▶ Text to read:
>>

Constrained Optimization: Intuition behind the Lagrangian
From the series: Control Systems in Practice
Brian Douglas
This video introduces a really intuitive way to solve a constrained optimization problem using Lagrange multipliers. We can use them to find the minimum or maximum of a function, J(x), subject to the constraint C(x) = 0.
Published: 22 Aug 2023
In this video, I want to show you a really cool way to solve a constrained optimization problem. That is, a problem where you are trying to find the minimum or maximum of a function, J(x), subject to the constraint C(x) = 0. And the solution involves this equation. This inner portion here is called the Lagrangian and lambda is called the Lagrange multiplier. What is this equation doing and how does it help solve constrained optimization? Well, it’s actually rather intuitive and kind of amazing. So, I hope you stick around for this quick explanation. I’m Brian, and welcome to a MATLAB Tech Talk.
Let’s look at an optimization problem with an objective function, J(x) = x^2, which is plotted on this graph. The question is, what value of X produces the minimum J? Obviously, looking at this graph it’s x = 0, but how can we determine this mathematically?
Well, notice that the slope of the function is nonzero everywhere except at the minimum point where it is flat. In fact, minimum and maximum points must exist where the slope is zero since if the function was increasing or decreasing still then that point wouldn’t be the most extreme. And we can tell if a flat point is a minimum if the rate of change of the slope is positive - or curving up, and a maximum point would be curving down.
Therefore, for J = x^2, we can solve for where the slope is zero by taking the derivative of the function with respect to x and setting it equal to zero. And then we can determine that the rate of change of the slope is positive by looking at the second derivative at this point.
Similarly, we can show that X=0 is the maximum point for J = -x^2. Since the second derivative is negative and therefore the output curves down from this point. And we can show that the flat part of J = x^3 is neither a maximum or minimum point since the second derivative is 0. It’s neither positive or negative.
And this idea of looking at the slope can be expanded to higher order functions. For example, this function: J = x1^2 + x2^2. We can look at this and pretty easily guess that the minimum J occurs when x1 and x2 are both 0. And in fact, this function produces a bowl shape with the lowest point right where we’d expect. And notice that once again, that at this low point the surface is flat and curves up everywhere around it in a positive direction.

<<

▶ Challenge 1: In the text on constrained optimization, what is lambda called?
▶ Challenge 2: Write what comes next in the text on the Lagrangian, picking up right after its final sentence.

▶ Given data:
>>

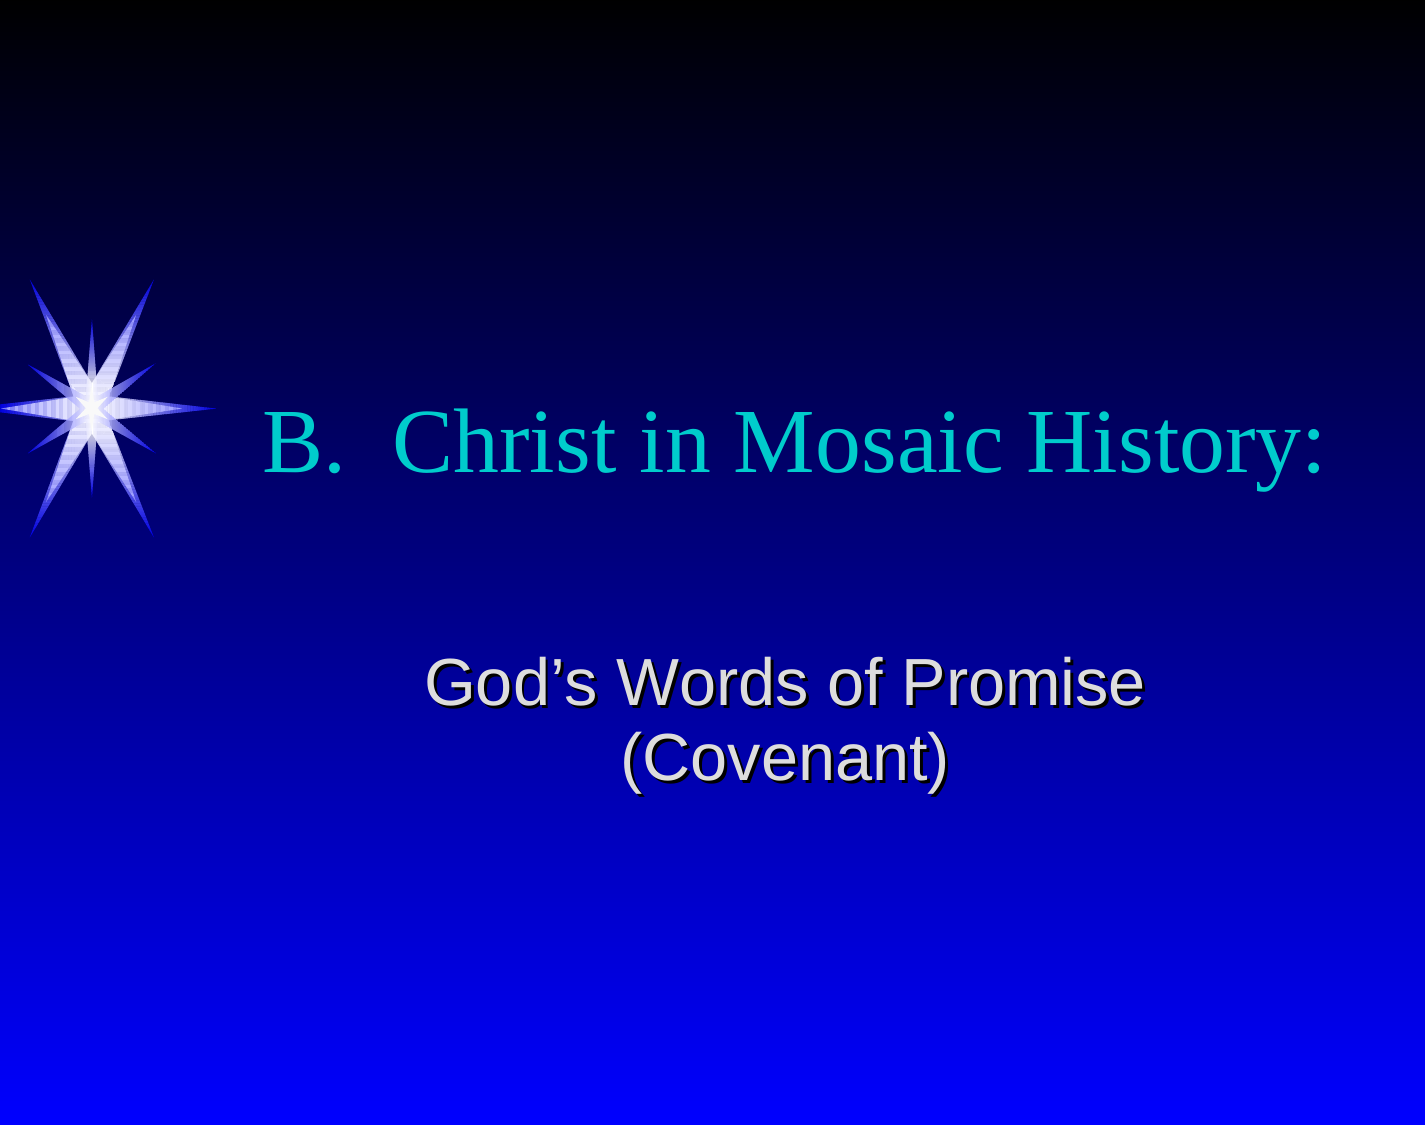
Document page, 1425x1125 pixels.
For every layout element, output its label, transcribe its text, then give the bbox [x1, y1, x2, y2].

title B. Christ in Mosaic History: [190, 312, 1402, 500]
subtitle God’s Words of Promise (Covenant) [286, 637, 1285, 926]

<<

▶ Right answer 1: The Lagrange multiplier.

▶ Right answer 2:
Now, to find this point, we once again look at where the derivative is zero. Or more precisely, the gradient is zero. The gradient of J(x) is the partial derivative of the function with respect to both X1 and X2. When we do this, we get the vector 2 x1 and 2 x2. So, it’s a vector field that denotes the direction and magnitude of the steepest slope for every X. For our bowl shaped function, the gradient looks like this. There is zero slope at the bottom of the bowl and gradually becomes steeper as we move towards the edge in all directions.
This is the basis of all optimization problems. We set up an objective function and then solve for - or in a lot of cases search for - locations of zero gradient. I say search for because often objective functions aren’t as straight forward as this and we have to hunt for the optimal point with gradient descent type algorithms and machine learning. These are algorithms that find the optimal point numerically with an iterative approach by descending the gradient. That is, going in the opposite direction of the arrows until you reach a stationary point.
This is probably a good time to briefly bring up the issue of local and global minima. If we’re looking for stationary points using gradient descent, then where that algorithm starts its search becomes very important. If there are multiple basins, then a gradient descent algorithm will get stuck in a local minimum if the starting state is within that basin of attraction. There are different methods for addressing this, including just picking many different starting points and running gradient descent on each and seeing where they all end up.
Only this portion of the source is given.